Problem details » Rewrite the records below, putting "gatherers" wherever "collectors" appears and changing nothing else.

Provided information »
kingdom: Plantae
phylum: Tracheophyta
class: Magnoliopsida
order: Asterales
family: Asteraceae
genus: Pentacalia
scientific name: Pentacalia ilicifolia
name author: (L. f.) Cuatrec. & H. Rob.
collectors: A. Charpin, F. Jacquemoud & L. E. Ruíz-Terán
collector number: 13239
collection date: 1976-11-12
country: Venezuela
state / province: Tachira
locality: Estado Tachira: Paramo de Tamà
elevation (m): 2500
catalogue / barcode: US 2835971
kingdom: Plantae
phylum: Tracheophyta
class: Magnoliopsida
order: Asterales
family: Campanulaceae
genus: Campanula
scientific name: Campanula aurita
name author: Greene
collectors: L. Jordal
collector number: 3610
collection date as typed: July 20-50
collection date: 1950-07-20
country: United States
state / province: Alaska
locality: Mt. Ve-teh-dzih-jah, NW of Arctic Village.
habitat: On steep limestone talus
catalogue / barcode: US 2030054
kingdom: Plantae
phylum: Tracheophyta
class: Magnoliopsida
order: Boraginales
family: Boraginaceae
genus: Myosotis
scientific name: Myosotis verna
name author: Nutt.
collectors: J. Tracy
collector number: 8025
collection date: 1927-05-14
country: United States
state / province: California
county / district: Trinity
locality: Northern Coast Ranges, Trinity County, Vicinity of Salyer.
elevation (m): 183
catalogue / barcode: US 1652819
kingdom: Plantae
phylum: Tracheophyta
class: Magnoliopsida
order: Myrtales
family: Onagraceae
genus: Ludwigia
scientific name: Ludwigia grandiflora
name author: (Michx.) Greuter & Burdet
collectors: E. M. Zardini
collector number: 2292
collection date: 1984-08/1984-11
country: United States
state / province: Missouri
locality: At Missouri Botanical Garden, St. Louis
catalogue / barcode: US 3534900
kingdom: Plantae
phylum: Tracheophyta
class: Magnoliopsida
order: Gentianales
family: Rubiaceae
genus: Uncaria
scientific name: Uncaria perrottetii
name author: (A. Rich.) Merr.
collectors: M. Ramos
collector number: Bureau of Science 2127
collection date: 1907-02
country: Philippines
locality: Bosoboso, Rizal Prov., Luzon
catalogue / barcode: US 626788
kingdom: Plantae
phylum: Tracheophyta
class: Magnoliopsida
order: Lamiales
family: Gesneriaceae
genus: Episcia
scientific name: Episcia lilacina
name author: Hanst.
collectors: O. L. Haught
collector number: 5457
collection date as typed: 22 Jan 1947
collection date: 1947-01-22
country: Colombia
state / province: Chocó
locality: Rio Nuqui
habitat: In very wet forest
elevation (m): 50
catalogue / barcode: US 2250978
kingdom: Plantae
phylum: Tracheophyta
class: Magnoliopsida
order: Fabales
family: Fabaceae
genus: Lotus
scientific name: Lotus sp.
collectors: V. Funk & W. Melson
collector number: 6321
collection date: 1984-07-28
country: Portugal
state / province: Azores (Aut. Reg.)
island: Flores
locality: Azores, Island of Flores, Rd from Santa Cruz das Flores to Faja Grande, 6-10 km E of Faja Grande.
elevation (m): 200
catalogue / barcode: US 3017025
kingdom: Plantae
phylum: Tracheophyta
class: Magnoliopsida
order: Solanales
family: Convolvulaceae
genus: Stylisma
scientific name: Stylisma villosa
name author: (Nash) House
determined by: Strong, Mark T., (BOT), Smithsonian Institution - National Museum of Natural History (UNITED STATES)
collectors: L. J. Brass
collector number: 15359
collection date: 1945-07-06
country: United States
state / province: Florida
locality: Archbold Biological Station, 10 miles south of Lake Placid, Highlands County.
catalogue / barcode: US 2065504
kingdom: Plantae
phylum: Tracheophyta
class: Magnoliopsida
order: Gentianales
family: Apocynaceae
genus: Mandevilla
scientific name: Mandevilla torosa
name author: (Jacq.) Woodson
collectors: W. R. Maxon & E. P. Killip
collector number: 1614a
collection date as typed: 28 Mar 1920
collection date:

Solution to this problem »
kingdom: Plantae
phylum: Tracheophyta
class: Magnoliopsida
order: Asterales
family: Asteraceae
genus: Pentacalia
scientific name: Pentacalia ilicifolia
name author: (L. f.) Cuatrec. & H. Rob.
gatherers: A. Charpin, F. Jacquemoud & L. E. Ruíz-Terán
collector number: 13239
collection date: 1976-11-12
country: Venezuela
state / province: Tachira
locality: Estado Tachira: Paramo de Tamà
elevation (m): 2500
catalogue / barcode: US 2835971
kingdom: Plantae
phylum: Tracheophyta
class: Magnoliopsida
order: Asterales
family: Campanulaceae
genus: Campanula
scientific name: Campanula aurita
name author: Greene
gatherers: L. Jordal
collector number: 3610
collection date as typed: July 20-50
collection date: 1950-07-20
country: United States
state / province: Alaska
locality: Mt. Ve-teh-dzih-jah, NW of Arctic Village.
habitat: On steep limestone talus
catalogue / barcode: US 2030054
kingdom: Plantae
phylum: Tracheophyta
class: Magnoliopsida
order: Boraginales
family: Boraginaceae
genus: Myosotis
scientific name: Myosotis verna
name author: Nutt.
gatherers: J. Tracy
collector number: 8025
collection date: 1927-05-14
country: United States
state / province: California
county / district: Trinity
locality: Northern Coast Ranges, Trinity County, Vicinity of Salyer.
elevation (m): 183
catalogue / barcode: US 1652819
kingdom: Plantae
phylum: Tracheophyta
class: Magnoliopsida
order: Myrtales
family: Onagraceae
genus: Ludwigia
scientific name: Ludwigia grandiflora
name author: (Michx.) Greuter & Burdet
gatherers: E. M. Zardini
collector number: 2292
collection date: 1984-08/1984-11
country: United States
state / province: Missouri
locality: At Missouri Botanical Garden, St. Louis
catalogue / barcode: US 3534900
kingdom: Plantae
phylum: Tracheophyta
class: Magnoliopsida
order: Gentianales
family: Rubiaceae
genus: Uncaria
scientific name: Uncaria perrottetii
name author: (A. Rich.) Merr.
gatherers: M. Ramos
collector number: Bureau of Science 2127
collection date: 1907-02
country: Philippines
locality: Bosoboso, Rizal Prov., Luzon
catalogue / barcode: US 626788
kingdom: Plantae
phylum: Tracheophyta
class: Magnoliopsida
order: Lamiales
family: Gesneriaceae
genus: Episcia
scientific name: Episcia lilacina
name author: Hanst.
gatherers: O. L. Haught
collector number: 5457
collection date as typed: 22 Jan 1947
collection date: 1947-01-22
country: Colombia
state / province: Chocó
locality: Rio Nuqui
habitat: In very wet forest
elevation (m): 50
catalogue / barcode: US 2250978
kingdom: Plantae
phylum: Tracheophyta
class: Magnoliopsida
order: Fabales
family: Fabaceae
genus: Lotus
scientific name: Lotus sp.
gatherers: V. Funk & W. Melson
collector number: 6321
collection date: 1984-07-28
country: Portugal
state / province: Azores (Aut. Reg.)
island: Flores
locality: Azores, Island of Flores, Rd from Santa Cruz das Flores to Faja Grande, 6-10 km E of Faja Grande.
elevation (m): 200
catalogue / barcode: US 3017025
kingdom: Plantae
phylum: Tracheophyta
class: Magnoliopsida
order: Solanales
family: Convolvulaceae
genus: Stylisma
scientific name: Stylisma villosa
name author: (Nash) House
determined by: Strong, Mark T., (BOT), Smithsonian Institution - National Museum of Natural History (UNITED STATES)
gatherers: L. J. Brass
collector number: 15359
collection date: 1945-07-06
country: United States
state / province: Florida
locality: Archbold Biological Station, 10 miles south of Lake Placid, Highlands County.
catalogue / barcode: US 2065504
kingdom: Plantae
phylum: Tracheophyta
class: Magnoliopsida
order: Gentianales
family: Apocynaceae
genus: Mandevilla
scientific name: Mandevilla torosa
name author: (Jacq.) Woodson
gatherers: W. R. Maxon & E. P. Killip
collector number: 1614a
collection date as typed: 28 Mar 1920
collection date:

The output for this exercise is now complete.